In a follow-up study, Dr. Boecker is investigating if running affects pain perception. “There are studies that showed enhanced pain tolerance in runners,” he said. “You have to give higher pain stimuli before they say, ‘O.K., this hurts.’ ”

And, he said, there are stories of runners who had stress fractures, even heart attacks, and kept on running.

Dr. Boecker and his colleagues have recruited 20 marathon runners and a similar number of nonathletes and are studying the perception of pain after a run, and whether there are related changes in brain scans. He is also having the subjects walk to see whether the effects, if any, are because of the intensity of the exercise.

The nonathletes can help investigators assess whether untrained people experience the same effects. Maybe one reason some people love intense exercise and others do not is that some respond with a runner’s high or changed pain perception.

Annie might question that. She loves to run, but wonders why. But her husband tells her that the look on her face when she is running is just blissful. So maybe even she gets a runner’s high.


Monday, July 22, 2013

Goal reached!

I set a goal a few weeks ago to be able to run five miles this fall. Until tonight the most I've run is four. But this evening, on the treadmill at work, it just seemed "right." The big fan was blowing the cool air right on me, no problem with my knee or ankle, so I just kept going. I actually ran five miles! And it wasn't that bad. Good actually. My average pace was 10:58, which was faster than I've ever run four miles. I think now I can legitimately call myself a runner.

5 miles, 54:52, 10:58 min/mi, July 22, 2013

Wednesday, July 17, 2013

Latest run stats

4 miles, 47:15, 11:49 min/mi, July 6, 2013

3.5 miles, 40:18, 11:30 min/mi, July 8, 2013

4 miles, 45:17, 11:19 min/mi, July 10, 2013

4 miles, 44:47, 11:11 min/mi, July 13, 2013

4 miles, 44:22, 11:05 min/mi, July 15, 2013

3 miles, 32:12, 10:44 min/mi, July 17, 2013

Saturday, July 13, 2013

Running Status

I am continuing with running. I am convinced it is one of the best exercises you can do. I've worked up to four miles, but there are still some days I do less. It just depends on where I am running and how I feel that day. I'm up early today and plan to run with my young friend at the track this morning.

My schedule is to run three times a week and since I started with the C25K program in February I haven't let more than two days go by without running. I've been doing 1-2 runs a week on the treadmill at work or in town due to the heat and humidity. Yes, I have some aches and pains occasionally but I am doing my best to stretch out afterwards, and do some kind of stretching or minimal strength building on my off days. That may only consist of trying to hold a "plank" for 45-60 seconds, leg lifts, or a few repetitions with weights for my arms.

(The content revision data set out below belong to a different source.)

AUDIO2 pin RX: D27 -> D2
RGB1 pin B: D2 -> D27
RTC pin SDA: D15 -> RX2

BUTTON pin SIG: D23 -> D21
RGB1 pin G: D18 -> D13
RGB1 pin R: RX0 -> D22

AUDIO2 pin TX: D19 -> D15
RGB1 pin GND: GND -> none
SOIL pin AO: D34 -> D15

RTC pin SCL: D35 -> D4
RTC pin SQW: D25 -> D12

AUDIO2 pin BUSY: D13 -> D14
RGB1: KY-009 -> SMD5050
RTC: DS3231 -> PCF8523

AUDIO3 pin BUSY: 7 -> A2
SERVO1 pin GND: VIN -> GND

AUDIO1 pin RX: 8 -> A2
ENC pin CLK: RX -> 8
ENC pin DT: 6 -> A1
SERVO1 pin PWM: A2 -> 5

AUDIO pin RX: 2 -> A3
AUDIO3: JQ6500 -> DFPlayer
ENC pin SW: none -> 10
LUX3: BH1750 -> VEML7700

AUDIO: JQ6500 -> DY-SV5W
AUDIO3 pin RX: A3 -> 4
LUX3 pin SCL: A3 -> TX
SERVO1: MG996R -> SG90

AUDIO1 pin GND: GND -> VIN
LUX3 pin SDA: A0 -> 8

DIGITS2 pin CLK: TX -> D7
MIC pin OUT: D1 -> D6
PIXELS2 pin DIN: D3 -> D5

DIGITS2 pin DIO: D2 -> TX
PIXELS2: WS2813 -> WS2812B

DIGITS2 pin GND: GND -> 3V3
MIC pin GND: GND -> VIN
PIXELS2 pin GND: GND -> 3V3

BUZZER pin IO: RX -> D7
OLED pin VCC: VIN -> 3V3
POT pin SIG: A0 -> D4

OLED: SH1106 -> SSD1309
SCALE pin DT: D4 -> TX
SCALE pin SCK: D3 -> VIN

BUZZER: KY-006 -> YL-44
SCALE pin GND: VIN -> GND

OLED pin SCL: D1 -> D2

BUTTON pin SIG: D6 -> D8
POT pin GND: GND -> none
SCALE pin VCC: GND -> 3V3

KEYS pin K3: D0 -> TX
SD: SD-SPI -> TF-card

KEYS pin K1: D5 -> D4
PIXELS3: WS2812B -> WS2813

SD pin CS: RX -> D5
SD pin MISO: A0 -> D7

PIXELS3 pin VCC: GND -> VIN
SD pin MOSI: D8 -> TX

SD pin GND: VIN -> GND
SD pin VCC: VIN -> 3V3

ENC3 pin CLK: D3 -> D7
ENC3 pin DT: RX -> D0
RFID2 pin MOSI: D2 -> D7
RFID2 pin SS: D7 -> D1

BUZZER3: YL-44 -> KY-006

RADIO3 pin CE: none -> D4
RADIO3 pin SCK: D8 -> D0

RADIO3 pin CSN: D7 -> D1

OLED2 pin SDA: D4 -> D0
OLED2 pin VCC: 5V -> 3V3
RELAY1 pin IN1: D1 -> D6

Although I didn't have much weight to lose, my legs and thighs are really toned up. The thing I notice most is I've moved my belt back four holes, about two inches. I can get into clothes that were too tight last year. My resting heart rate is down to about 56 beats per minute. It was normally in the 70's.

And, I am hooked. I love the feeling you get after a good run. It has to be that runners high. They say the thing that will keep you exercising is that you love it. I am there.

Friday, July 5, 2013

Didn't run

I wimped out. It was pouring the rain when my clock went off and I had only gotten about 4 or 5 hours sleep, so I rolled back over and went back to sleep. Yep, wimp. However, my son and daughter in law were here so I got to spend more time with my loved ones.

I also punished myself later in the day yesterday and ran 2.2 miles on a hilly trail at a local subdivision. That was tough.

Wednesday, July 3, 2013

Run for God 5k

I wasn't going to do any races for a while....but right now, tonight, my plans are to get up early and drive to Sweetwater in the morning, for their second annual Run for God 5k race. It is supposed to be flat and fast. I am nervous. I want to break my prior record so bad, but I am just not sure if I can. Also, I've always had to walk a bit in the 5ks and I do not want to do that. I want to run the whole thing.

So, unless it is a monsoon, which it might be, I'll be headed south early in the morning. My coach is going with me (the hubby). Wish me luck.